Mr Wiseman delivered a narrative verdict, finding that Hannah had died of self-asphyxiation with a ligature while she was alone briefly in her family home. He also concluded that she was in a “very disturbed state of mind” and her intentions were unclear when the tragedy occurred.
He said all he could “reasonably expect” was that Southern Health NHS Foundation Trust carried out the recommendations that had been made in a Critical Incident Report of the tragedy.
He added that he was expecting an update from senior staff in January as to progress being made but that “issues such as funding and the availability of suitable personnel are way beyond my control”.
Offering his condolences to Hannah’s mum Mandy Park, who battled back tears throughout the hearing this morning, Mr Wiseman said she must have endured “an experience of nightmarish proportions”.
Southern Health NHS Foundation issued its “sincere apologies” to the family admitting Hannah’s death may have been prevented if things had been done differently.

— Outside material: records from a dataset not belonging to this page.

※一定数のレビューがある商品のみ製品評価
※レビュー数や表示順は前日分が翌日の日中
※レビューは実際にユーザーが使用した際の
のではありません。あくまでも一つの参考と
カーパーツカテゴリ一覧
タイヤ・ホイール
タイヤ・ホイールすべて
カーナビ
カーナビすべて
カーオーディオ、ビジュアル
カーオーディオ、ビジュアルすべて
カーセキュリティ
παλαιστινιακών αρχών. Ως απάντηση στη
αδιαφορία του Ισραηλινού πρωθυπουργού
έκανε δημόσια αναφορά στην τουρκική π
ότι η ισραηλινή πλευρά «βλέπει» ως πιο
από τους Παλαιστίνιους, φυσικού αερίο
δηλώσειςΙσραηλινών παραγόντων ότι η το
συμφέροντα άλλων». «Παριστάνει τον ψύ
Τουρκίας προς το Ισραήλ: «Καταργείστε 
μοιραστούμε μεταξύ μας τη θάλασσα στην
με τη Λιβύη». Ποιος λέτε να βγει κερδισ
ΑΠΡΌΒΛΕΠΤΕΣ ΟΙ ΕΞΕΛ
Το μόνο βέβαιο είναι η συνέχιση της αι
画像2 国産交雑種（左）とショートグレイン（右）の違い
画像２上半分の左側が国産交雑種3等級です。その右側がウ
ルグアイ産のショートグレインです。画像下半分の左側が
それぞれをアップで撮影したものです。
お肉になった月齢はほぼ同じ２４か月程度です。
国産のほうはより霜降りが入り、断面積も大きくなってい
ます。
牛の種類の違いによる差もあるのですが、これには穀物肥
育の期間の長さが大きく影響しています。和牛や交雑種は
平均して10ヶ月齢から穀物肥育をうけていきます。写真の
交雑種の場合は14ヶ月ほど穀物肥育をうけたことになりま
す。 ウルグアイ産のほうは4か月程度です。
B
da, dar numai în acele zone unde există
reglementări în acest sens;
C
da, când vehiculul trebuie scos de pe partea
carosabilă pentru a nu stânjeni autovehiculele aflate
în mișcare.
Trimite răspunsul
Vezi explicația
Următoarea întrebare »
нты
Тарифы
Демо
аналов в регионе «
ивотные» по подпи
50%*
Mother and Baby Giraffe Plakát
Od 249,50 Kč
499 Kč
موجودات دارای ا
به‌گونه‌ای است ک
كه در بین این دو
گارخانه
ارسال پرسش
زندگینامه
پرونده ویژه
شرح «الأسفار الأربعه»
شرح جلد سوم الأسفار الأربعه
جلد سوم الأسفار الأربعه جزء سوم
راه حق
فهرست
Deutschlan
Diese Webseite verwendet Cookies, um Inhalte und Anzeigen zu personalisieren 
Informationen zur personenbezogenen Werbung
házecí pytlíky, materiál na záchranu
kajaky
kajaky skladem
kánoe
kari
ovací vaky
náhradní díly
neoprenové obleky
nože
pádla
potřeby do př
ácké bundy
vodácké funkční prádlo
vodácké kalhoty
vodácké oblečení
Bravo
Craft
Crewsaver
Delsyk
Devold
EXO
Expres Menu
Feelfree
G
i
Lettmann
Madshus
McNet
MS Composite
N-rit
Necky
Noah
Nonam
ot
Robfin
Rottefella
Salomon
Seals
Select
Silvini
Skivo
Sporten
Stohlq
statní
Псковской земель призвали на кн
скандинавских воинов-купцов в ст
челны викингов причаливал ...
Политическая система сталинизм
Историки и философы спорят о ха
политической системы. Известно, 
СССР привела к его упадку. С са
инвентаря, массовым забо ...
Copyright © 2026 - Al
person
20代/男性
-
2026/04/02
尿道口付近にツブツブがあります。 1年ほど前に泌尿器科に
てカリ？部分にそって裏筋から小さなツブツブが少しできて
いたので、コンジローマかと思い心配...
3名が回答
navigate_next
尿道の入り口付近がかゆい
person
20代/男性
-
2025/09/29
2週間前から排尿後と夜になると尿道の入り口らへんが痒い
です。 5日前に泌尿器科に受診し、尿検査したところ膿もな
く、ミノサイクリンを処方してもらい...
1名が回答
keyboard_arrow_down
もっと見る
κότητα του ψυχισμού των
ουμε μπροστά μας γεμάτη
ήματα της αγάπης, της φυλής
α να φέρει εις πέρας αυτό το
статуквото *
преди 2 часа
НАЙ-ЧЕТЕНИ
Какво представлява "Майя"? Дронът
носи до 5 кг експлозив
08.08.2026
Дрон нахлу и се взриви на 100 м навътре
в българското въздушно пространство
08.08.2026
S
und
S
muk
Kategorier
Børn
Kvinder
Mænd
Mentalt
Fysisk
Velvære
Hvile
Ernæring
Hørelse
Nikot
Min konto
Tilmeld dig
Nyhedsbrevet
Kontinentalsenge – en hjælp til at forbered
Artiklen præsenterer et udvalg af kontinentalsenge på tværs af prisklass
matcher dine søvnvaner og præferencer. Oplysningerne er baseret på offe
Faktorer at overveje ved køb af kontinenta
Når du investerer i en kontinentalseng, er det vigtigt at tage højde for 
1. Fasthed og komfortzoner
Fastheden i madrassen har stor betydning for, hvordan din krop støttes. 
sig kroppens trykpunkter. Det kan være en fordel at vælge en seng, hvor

A spokesperson said: “It is of the utmost importance that we, as an organisation, learn from this experience and ensure that similar incidents are avoided in the future wherever possible.
“As a result, we have put in place a number of changes including: Working more closely with relatives and carers to ensure their concerns are actively considered as part of care-planning and risk assessment Ensuring our staff have further training in risk assessments and how to support people in a crisis in a flexible way that can respond to risks more effectively Increased the level of psychological support available to people using our services Improved the way care is coordinated between individuals and teams and across shift patterns “We fully accept the coroner’s verdict, which supports our own conclusions.
“Miss Groves should have received more intensive support in the community which was more responsive to the concerns raised by her family.
“We are confident that with the transformations made during the last nine months we are better able to support people during a crisis in a way that keeps them safe and increases their chances of recovery and independence.”